That final round at Northview was played on a blustery late-summer day. There were intermittent showers all day, but the sun broke through just as Weir began his walk up the 18th fairway. “With the weather kind of coming in and changing and the big grandstand on 18, it almost felt like an Open Championship with how loud everyone was,” Weir says.
That win was the high-water mark of the tournament’s seven-year run at Northview. It came in the first year of Air Canada’s title sponsorship and gave the event some serious momentum. “Mike winning was the highlight of that tournament, I don’t think there is any question about that,” says Mike Carroll, a Vancouver lawyer and past Golf Canada president who served as tournament director. “Of all the things that happened on the golf side, that was the crowning moment for the tournament.”
Sadly, the tournament was lost three years later when Air Canada, struggling financially at the time, did not renew its title sponsorship. “I think everyone was disappointed Air Canada couldn’t keep it going,” Weir said. “I thought it was a real success and could have been a real building block for golf in Western Canada if we could have kept the PGA TOUR out there long term. The players were definitely disappointed. Everyone loved coming up there.”
Weir, of course, went on to register bigger victories than that first one at Northview. Just more than a year later, he won a World Golf Championship event at Valderrama in Spain. A year after that, he captured the Tour Championship and, of course, in 2003 he slipped on a green jacket after winning The Masters.
image courtesy Youtube
It Was Tiger Woods Who Slipped The Green Jacket On Mike Weir At Augusta In 2003
Weir collected eight PGA TOUR wins and the first one at Northview will always hold a special place in his heart. “There’s no question about that,” he said.
Weir is 49 now and you know what that means. He is counting the days until his 50th birthday -- May 12 -- when he becomes eligible to play on the PGA Tour Champions circuit.
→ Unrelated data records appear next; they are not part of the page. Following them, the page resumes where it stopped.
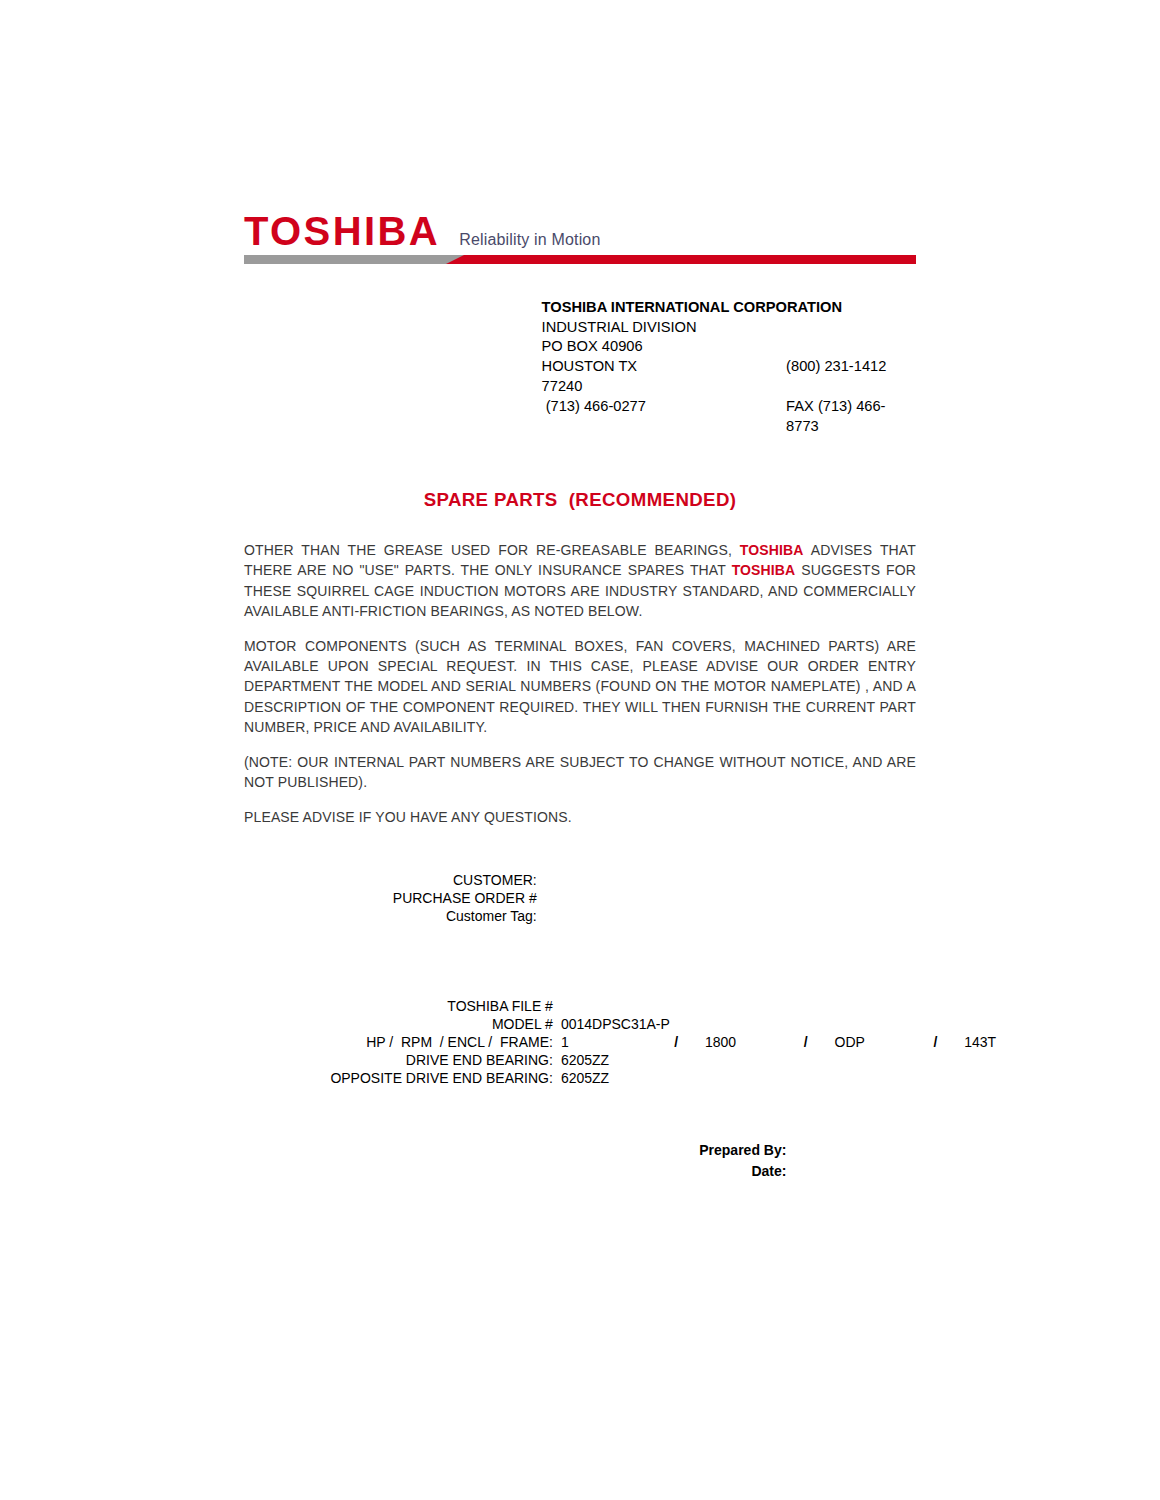TOSHIBA
Reliability in Motion
TOSHIBA INTERNATIONAL CORPORATION
INDUSTRIAL DIVISION
PO BOX 40906
| HOUSTON TX 77240 | (800) 231-1412 |
| (713) 466-0277 | FAX (713) 466-8773 |
SPARE PARTS (RECOMMENDED)
OTHER THAN THE GREASE USED FOR RE-GREASABLE BEARINGS, TOSHIBA ADVISES THAT THERE ARE NO "USE" PARTS. THE ONLY INSURANCE SPARES THAT TOSHIBA SUGGESTS FOR THESE SQUIRREL CAGE INDUCTION MOTORS ARE INDUSTRY STANDARD, AND COMMERCIALLY AVAILABLE ANTI-FRICTION BEARINGS, AS NOTED BELOW.
MOTOR COMPONENTS (SUCH AS TERMINAL BOXES, FAN COVERS, MACHINED PARTS) ARE AVAILABLE UPON SPECIAL REQUEST. IN THIS CASE, PLEASE ADVISE OUR ORDER ENTRY DEPARTMENT THE MODEL AND SERIAL NUMBERS (FOUND ON THE MOTOR NAMEPLATE) , AND A DESCRIPTION OF THE COMPONENT REQUIRED. THEY WILL THEN FURNISH THE CURRENT PART NUMBER, PRICE AND AVAILABILITY.
(NOTE: OUR INTERNAL PART NUMBERS ARE SUBJECT TO CHANGE WITHOUT NOTICE, AND ARE NOT PUBLISHED).
PLEASE ADVISE IF YOU HAVE ANY QUESTIONS.
| CUSTOMER: | |
| PURCHASE ORDER # | |
| Customer Tag: | |
| TOSHIBA FILE # | |
| MODEL # | 0014DPSC31A-P |
| HP / RPM / ENCL / FRAME: | 1 / 1800 / ODP / 143T |
| DRIVE END BEARING: | 6205ZZ |
| OPPOSITE DRIVE END BEARING: | 6205ZZ |
Prepared By:
Date:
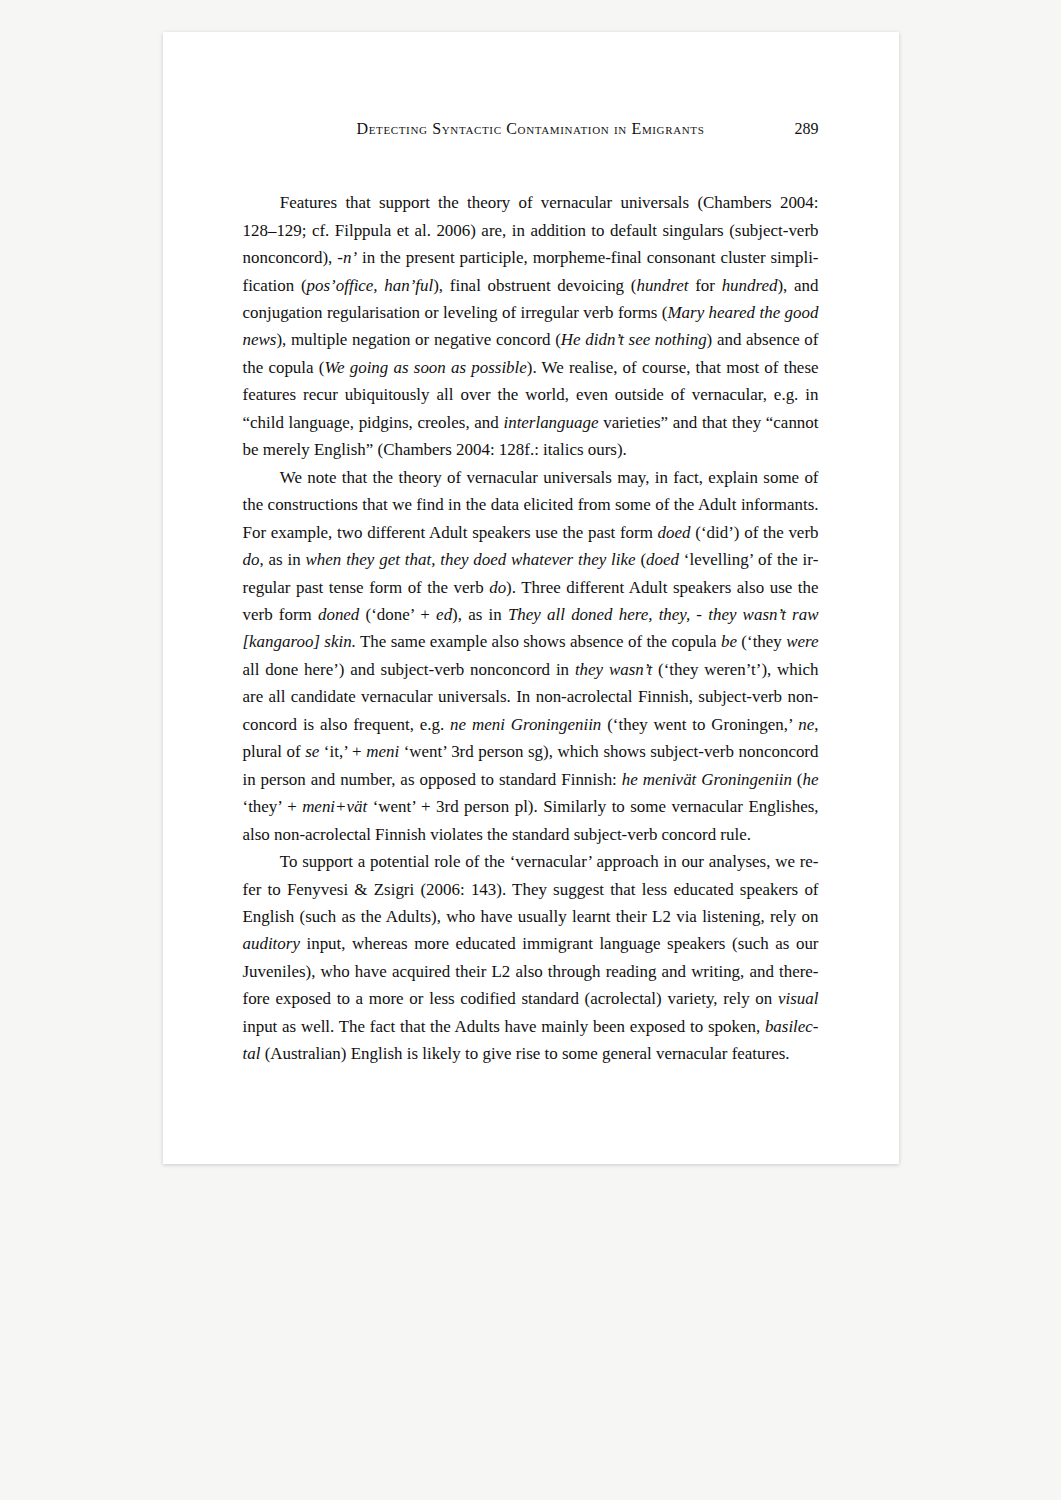Detecting Syntactic Contamination in Emigrants 289
Features that support the theory of vernacular universals (Chambers 2004: 128–129; cf. Filppula et al. 2006) are, in addition to default singulars (subject-verb nonconcord), -n’ in the present participle, morpheme-final consonant cluster simplification (pos’office, han’ful), final obstruent devoicing (hundret for hundred), and conjugation regularisation or leveling of irregular verb forms (Mary heared the good news), multiple negation or negative concord (He didn’t see nothing) and absence of the copula (We going as soon as possible). We realise, of course, that most of these features recur ubiquitously all over the world, even outside of vernacular, e.g. in “child language, pidgins, creoles, and interlanguage varieties” and that they “cannot be merely English” (Chambers 2004: 128f.: italics ours).
We note that the theory of vernacular universals may, in fact, explain some of the constructions that we find in the data elicited from some of the Adult informants. For example, two different Adult speakers use the past form doed (‘did’) of the verb do, as in when they get that, they doed whatever they like (doed ‘levelling’ of the irregular past tense form of the verb do). Three different Adult speakers also use the verb form doned (‘done’ + ed), as in They all doned here, they, - they wasn’t raw [kangaroo] skin. The same example also shows absence of the copula be (‘they were all done here’) and subject-verb nonconcord in they wasn’t (‘they weren’t’), which are all candidate vernacular universals. In non-acrolectal Finnish, subject-verb nonconcord is also frequent, e.g. ne meni Groningeniin (‘they went to Groningen,’ ne, plural of se ‘it,’ + meni ‘went’ 3rd person sg), which shows subject-verb nonconcord in person and number, as opposed to standard Finnish: he menivät Groningeniin (he ‘they’ + meni+vät ‘went’ + 3rd person pl). Similarly to some vernacular Englishes, also non-acrolectal Finnish violates the standard subject-verb concord rule.
To support a potential role of the ‘vernacular’ approach in our analyses, we refer to Fenyvesi & Zsigri (2006: 143). They suggest that less educated speakers of English (such as the Adults), who have usually learnt their L2 via listening, rely on auditory input, whereas more educated immigrant language speakers (such as our Juveniles), who have acquired their L2 also through reading and writing, and therefore exposed to a more or less codified standard (acrolectal) variety, rely on visual input as well. The fact that the Adults have mainly been exposed to spoken, basilectal (Australian) English is likely to give rise to some general vernacular features.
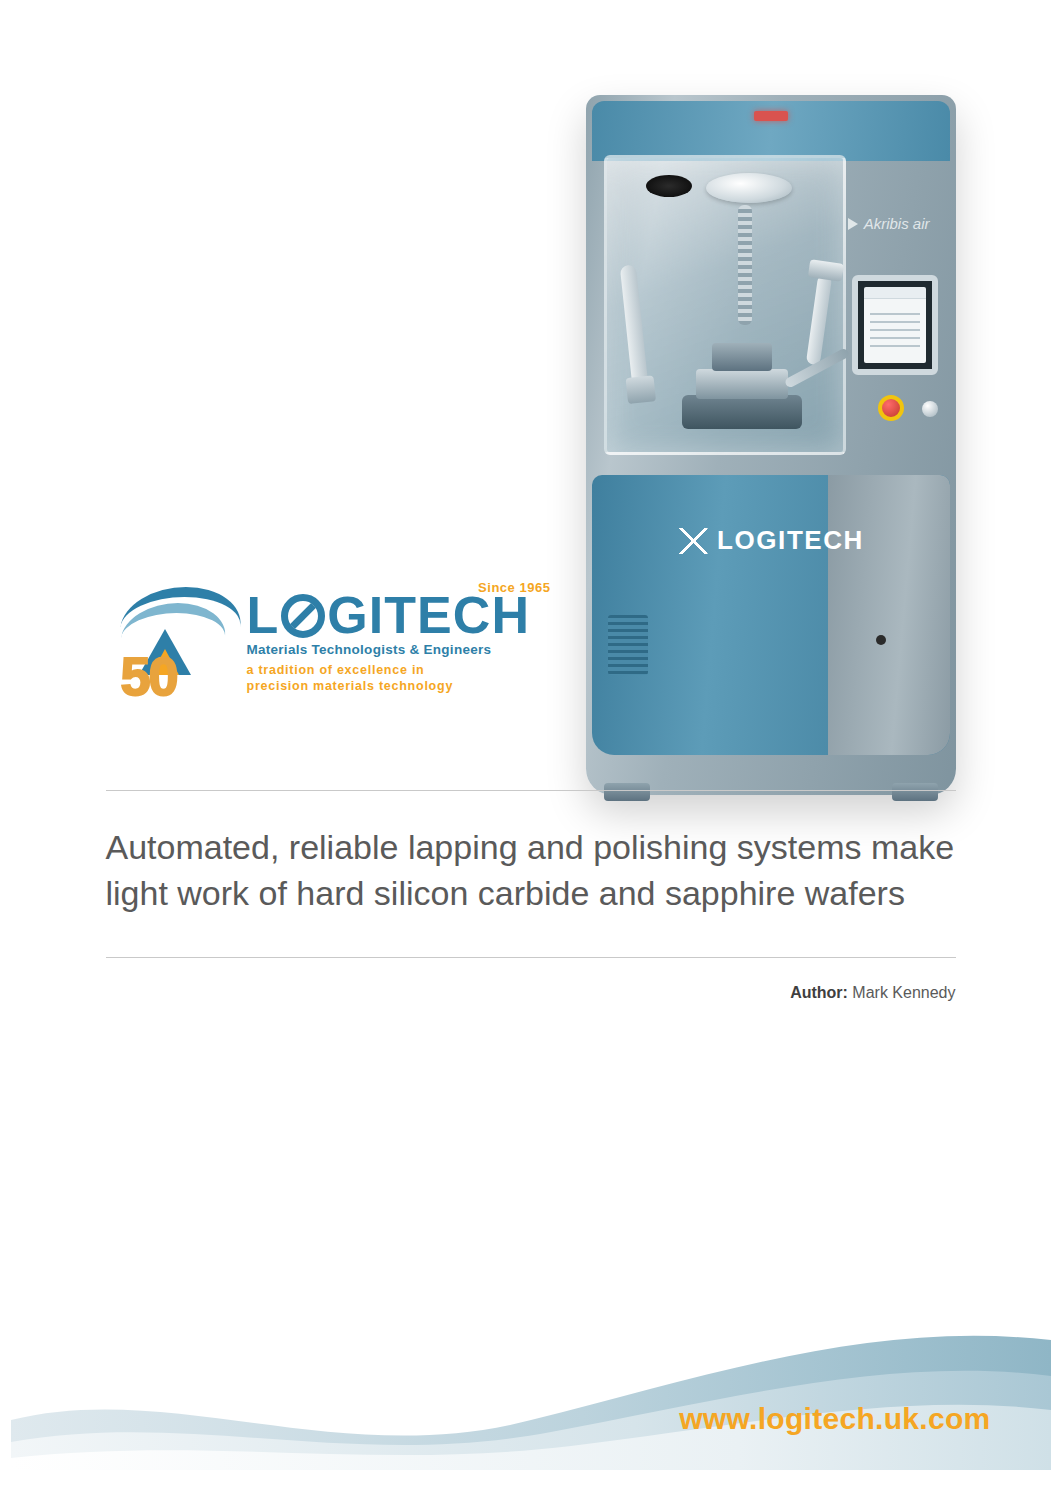Akribis air
LOGITECH
50
Since 1965
L GITECH
Materials Technologists & Engineers
a tradition of excellence in
precision materials technology
Automated, reliable lapping and polishing systems make light work of hard silicon carbide and sapphire wafers
Author: Mark Kennedy
www.logitech.uk.com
After many years of struggles, Weir’s game has shown signs of life this year. He recently made the cut at the season-ending Wyndham Championship and has missed a number of cuts by a single shot on both the PGA and Korn Ferry Tours.
“I am feeling good about my game,” he said. “I have played well enough to be well inside the cut line most weeks. My short game has not been as strong as it normally is. I have spent so much time getting out of the bad habits through injuries and things that I have done and now for the most part I hit the ball pretty well.
"Everyone is going to have their off week here and there, but for the most part I am playing good golf almost every week. But my short game surprisingly has kind of let me down this year.”
Weir acknowledges he is more than a little excited about the next phase of his golfing life and the opportunity to compete against some of his former peers on the Champions Tour. “That is where my attention is now and looking at turning 50, that is where my attention is going to be the next several months. I really want to sharpen up my game to get ready for the Champions Tour.
“I am very excited to get a chance to play with a lot of the guys I played with for most of my professional golf career. The game has changed quite a bit in recent years and that game (on the PGA Tour Champions) will be a little more familiar to me and probably suit my game a little bit better.”